__MATERIAL PROVIDED__:
++++++++++

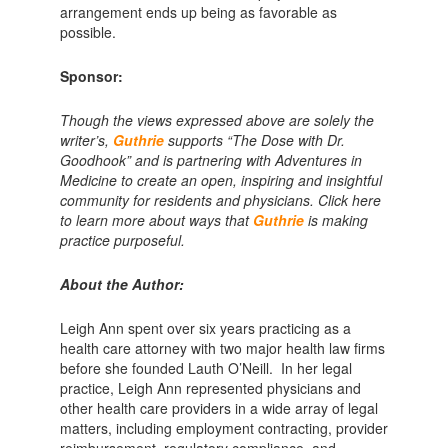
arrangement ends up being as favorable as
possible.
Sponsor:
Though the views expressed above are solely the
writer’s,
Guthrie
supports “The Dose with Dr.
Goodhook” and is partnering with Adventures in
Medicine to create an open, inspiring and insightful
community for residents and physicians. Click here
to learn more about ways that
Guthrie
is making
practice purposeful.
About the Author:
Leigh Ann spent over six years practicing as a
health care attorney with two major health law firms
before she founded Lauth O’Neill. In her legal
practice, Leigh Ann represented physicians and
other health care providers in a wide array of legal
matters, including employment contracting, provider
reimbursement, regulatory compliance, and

++++++++++

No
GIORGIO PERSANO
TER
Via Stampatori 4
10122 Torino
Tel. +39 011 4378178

++++++++++

__WORK REQUIRED__:
Return a copy of every line in the records that includes the string "health".

__OUTPUT BELOW__:
health care attorney with two major health law firms
other health care providers in a wide array of legal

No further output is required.